Mitunter lassen sich charakteristische Veränderungen an den Granulozyten und gegebenenfalls weiteren hämatopoetischen Zellvertretern im Pappenheim-gefärbten Blutausstrich erkennen, anhand derer bereits eine Verdachtsdiagnose auf die jeweilige Anomalie gestellt werden kann. Dazu ist die qualifizierte mikroskopische Beurteilung des Blutausstrichs von Bedeutung. Nachfolgend werden einige morphologisch eindrückliche Beispiele dargestellt.
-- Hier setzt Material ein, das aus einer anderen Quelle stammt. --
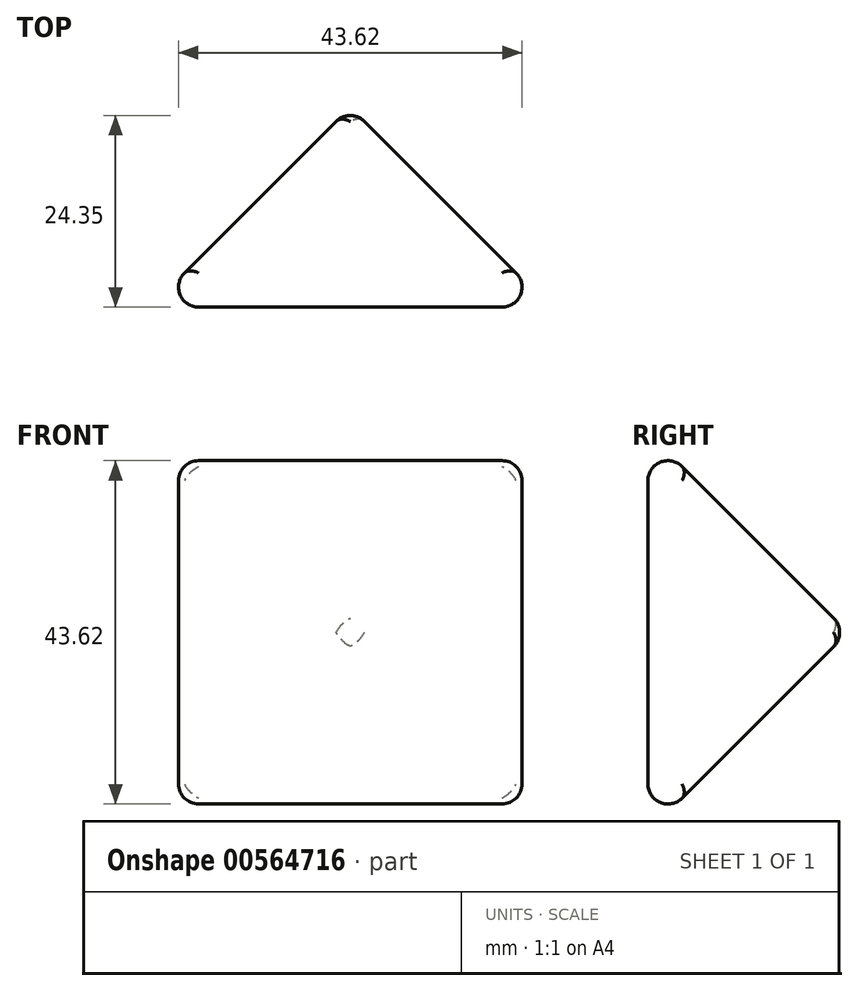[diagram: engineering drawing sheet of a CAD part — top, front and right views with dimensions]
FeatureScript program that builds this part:
annotation { "Feature Type Name" : "Feature", "Feature Type Description" : "" }
export const myFeature = defineFeature(function(context is Context, id is Id, definition is map)
    precondition{}
    {
        {
            var Q0;
            Q0=qCreatedBy(makeId("Front.planeOp"),FACE);
            cPlane(context, id + "F0", {"entities" : qUnion([Q0]), "cplaneType" : CPlaneType.OFFSET, "offset" : 25.4 * mm, "width" : 152.4 * mm, "height" : 152.4 * mm});
        }
        {
            var Q0;
            Q0=qCreatedBy(id+"F0.planeOp",FACE);
            var sketch = newSketch(context, id + "F1", { "sketchPlane" : qUnion([Q0])});
            skLineSegment(sketch, "E0.bottom", {"start": v(25.4, -25.4) * mm, "end": v(-25.4, -25.4) * mm});
            skLineSegment(sketch, "E0.top", {"start": v(25.4, 25.4) * mm, "end": v(-25.4, 25.4) * mm});
            skLineSegment(sketch, "E0.left", {"start": v(25.4, -25.4) * mm, "end": v(25.4, 25.4) * mm});
            skLineSegment(sketch, "E0.right", {"start": v(-25.4, -25.4) * mm, "end": v(-25.4, 25.4) * mm});
            skPoint(sketch, "E0.middle", {"position": v(0, 0) * mm});
            skSolve(sketch);
        }
        {
            var Q0;
            Q0=makeQuery(id+"F1.imprint","IMPRINT",FACE,{"disambiguationData":[TD([[makeQuery(id+"F1.imprint","IMPRINT",EDGE,{"derivedFrom":sQuery(id+"F1.wireOp",EDGE,"E0.bottom")}),-1.0]])]});
            var Q1;
            Q1=qCreatedBy(makeId("Origin.pointOp"),VERTEX);
            loft(context, id + "F2", {"sheetProfilesArray" : [{ "sheetProfileEntities" : qUnion([Q0]) }, { "sheetProfileEntities" : qUnion([Q1]) }]});
        }
        {
            var Q0;
            Q0=makeQuery(id+"F2.opLoft","CAP_FACE",FACE,{"disambiguationData":[OSD([makeQuery(id+"F1.imprint","IMPRINT",FACE,{"disambiguationData":[TD([[makeQuery(id+"F1.imprint","IMPRINT",EDGE,{"derivedFrom":sQuery(id+"F1.wireOp",EDGE,"E0.bottom")}),-1.0]])]})])],"isStart":true});
            var Q1;
            Q1=makeQuery(id+"F2.opLoft","SWEPT_FACE",FACE,{"disambiguationData":[OSD([sQuery(id+"F1.wireOp",EDGE,"E0.bottom"),sQuery(id+"F1.wireOp",EDGE,"E0.left"),sQuery(id+"F1.wireOp",EDGE,"E0.right")])]});
            var Q2;
            Q2=makeQuery(id+"F2.opLoft","SWEPT_FACE",FACE,{"disambiguationData":[OSD([sQuery(id+"F1.wireOp",EDGE,"E0.top"),sQuery(id+"F1.wireOp",EDGE,"E0.left"),sQuery(id+"F1.wireOp",EDGE,"E0.right")])]});
            fillet(context, id + "F3", {"entities" : qUnion([Q0, Q1, Q2]), "radius" : 2.54 * mm, "tangentPropagation" : true, "allowEdgeOverflow" : false});
        }
    });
Pelger-Huët-Anomalie (PHA)

Die autosomal vererbbare PHA (vgl. „Pseudo-Pelger-Zellen“, MTA Dialog, Heft 10/2013) geht mit einer gestörten Kernsegmentierung einher [1]. Heterozygote Merkmalsträger zeigen überwiegend Neutrophile, die über nur 2 Kernsegmente verfügen (bisegmentiert). Die Kerne erscheinen oftmals brillenartig mit runder Form, aber auch hantel- oder erdnussförmige Kerne werden beschrieben. Das Kernchromatin wirkt zudem dichter als gewöhnlich. Ein kleiner Teil unsegmentierter, rundkerniger Granulozyten (< 4 %) kann ebenfalls vorkommen (Abbildungen 1–3). Homozygote Merkmalsträger zeigen im Blutausstrich ausschließlich unsegmentierte Kerne, rund bis oval mit verdichtetem, verklumptem Kernchromatin. In der mikroskopischen Blutbilddifferenzierung ist es wichtig, die Pelger-Zellen den Segmentkernigen zuzuordnen und mit einem entsprechenden Textkommentar zu versehen. Eine Erfassung der Zellen als Stabkernige, Metamyelozyten oder Myelozyten würde eine Fehlinterpretation des Befundes im Sinne einer Linksverschiebung bedeuten. Die PHA besitzt keinen krankheiterzeugenden Effekt. Es handelt sich lediglich um eine Formvariante ohne Funktionseinschränkung. Werden bi- oder unsegmentierte Neutrophile im Ausstrich in geringer Zahl angetroffen und/oder zusätzliche Auffälligkeiten der Neutrophilen nachgewiesen, handelt es sich am ehesten um sogenannte Pseudo-Pelger-Zellen, ein häufiges Phänomen bei reaktiven Veränderungen (vergleiche „Granulopoese Teil 2“, MTA Dialog, Heft 5/2018) oder bei einer Myelodysplasie.